Ahora que el coronavirus ha decretado el estado de sitio, ahora que estamos sometidos al asedio del miedo, los medios de comunicación no hacen otra cosa que darnos una panorámica general del apocalipsis. Cunde el desánimo, la tristeza y la desconfianza. No damos la mano, no nos besamos en el andén, torpedeamos nuestra agenda de vacaciones, vivimos amurallados detrás de nuestro espacio vital, parapetados a un brazo de distancia de la tierra de nadie en la que se desempeña el enemigo. Una plaga invisible y veloz contra la que todavía no disponemos de antídoto ni vacuna, contra la que las películas de zombies todavía no nos han dado las instrucciones para vencer. A un virus no se le puede destrozar la cabeza con un bate de béisbol, no se le puede controlar con cámaras de vigilancia urbana, no se le puede frenar con muros y concertinas. Es un escenario de Lovecraft, un espanto infrahumano del que, sin embargo, todavía podemos aprovechar alguna lección.
Ahora que vivimos la pesadilla de la Alemania de la Stasi, el silencio recluso de la España de Franco, la realidad delatora del régimen de Irán, ahora que estamos apesadumbrados detrás de la ventana, rota la inocencia de los vecinos, ahogados por la dictadura de las mascarillas, esclavos del tiempo que queda todavía para hallar la cura de la epidemia, podríamos darnos cuenta de que solo progresamos como seres sociales. Lo dice un defensor a ultranza de la soledad por elección. Vivimos porque nos tocamos, porque viajamos, porque regalamos libros de Camus, porque confiamos en los demás, porque no tenemos miedo a abrir las puertas para que entren las corrientes de aire y los invitados de una cena que jamás se sabe cómo acabará. Vivimos porque nos saltamos las fronteras, porque damos abrazos largos y necesarios, porque nos comunicamos frente a frente con los demás, sin necesidad de estornudar en el codo.
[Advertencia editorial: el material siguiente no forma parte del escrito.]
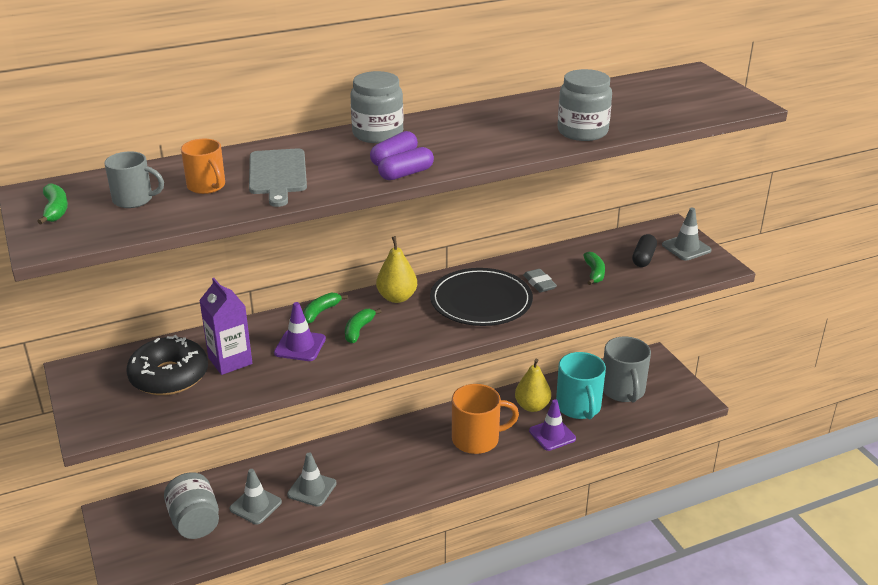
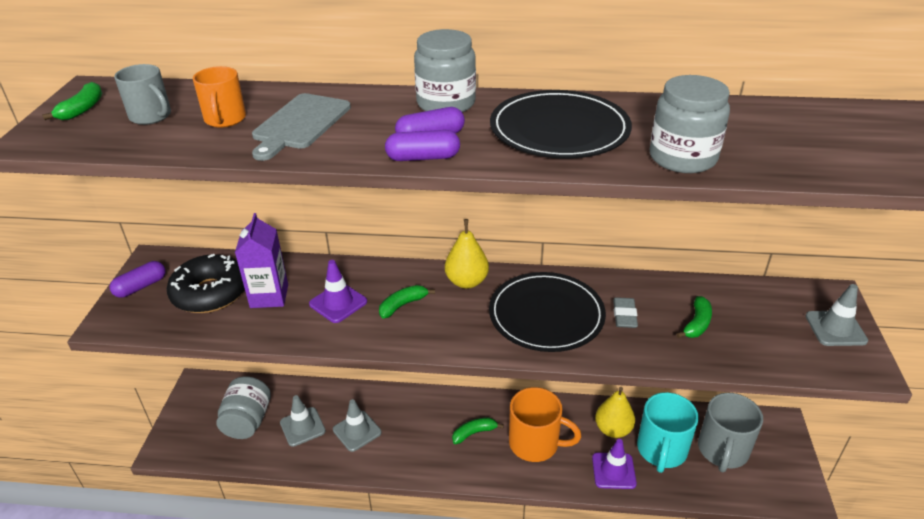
camera: 30 degrees right, 5 degrees up
green banana [303,292,348,323] -> green banana moved to [452,417,504,444]
black capsule [632,234,657,267] -> none
none -> purple capsule [110,261,166,298]
none -> black plate [490,90,632,159]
Lo digo para cuando pasen la tormenta y las cuarentenas, que pasarán. Para cuando la ciencia tropiece, como por accidente, como de casualidad, con la nueva penicilina del nuevo trozo de pan que se podría en una tartera y alargó la esperanza de vida varias décadas. Que pasará. Para cuando lleguen las buenas noticias de China, para cuando reabra Italia, para cuando llegue la primavera a España y, por una vez, el calor traiga algo más que sudores y noches en vela. Para cuando los mercados se recuperen y traten de apretar otra vez a las clases medias a causa del petróleo, del 5G o de los aranceles aduaneros. No podemos seguir agónicos eternamente, no se puede vivir con miedo, como decía Roy Batty, el replicante de Blade Runner. Tener conciencia de la propia muerte nos hizo trascendentales. Asumirla nos inmunizó a la tendencia de estar todo el día metidos en casa esperando que nos caiga el cielo encima, el único miedo de Abraracúrcix, el jefe de la aldea gala de Astérix. Asumirla fue lo que nos llevó a imaginar que eso nunca va a ocurrir mañana, como él mismo dice. Y por eso salimos, viajamos, rozamos un hombro, saludamos a los desconocidos con los que nos cruzamos en el campo, nos aprendemos el nombre de la anciana que vive enfrente, sonreímos a los hijos de los extranjeros del barrio, apretamos el pecho contra la espalda de nuestra pareja cada noche y soñamos con Samoa. Porque somos sociales y avanzamos todos juntos, mezclados y libres. Ahora que tenemos los movimientos coartados, ahora que sentimos miedo, recelo y desconcierto, ahora que nos asola una plaga egipcia, sonriamos. Nos estamos vacunando contra el miedo.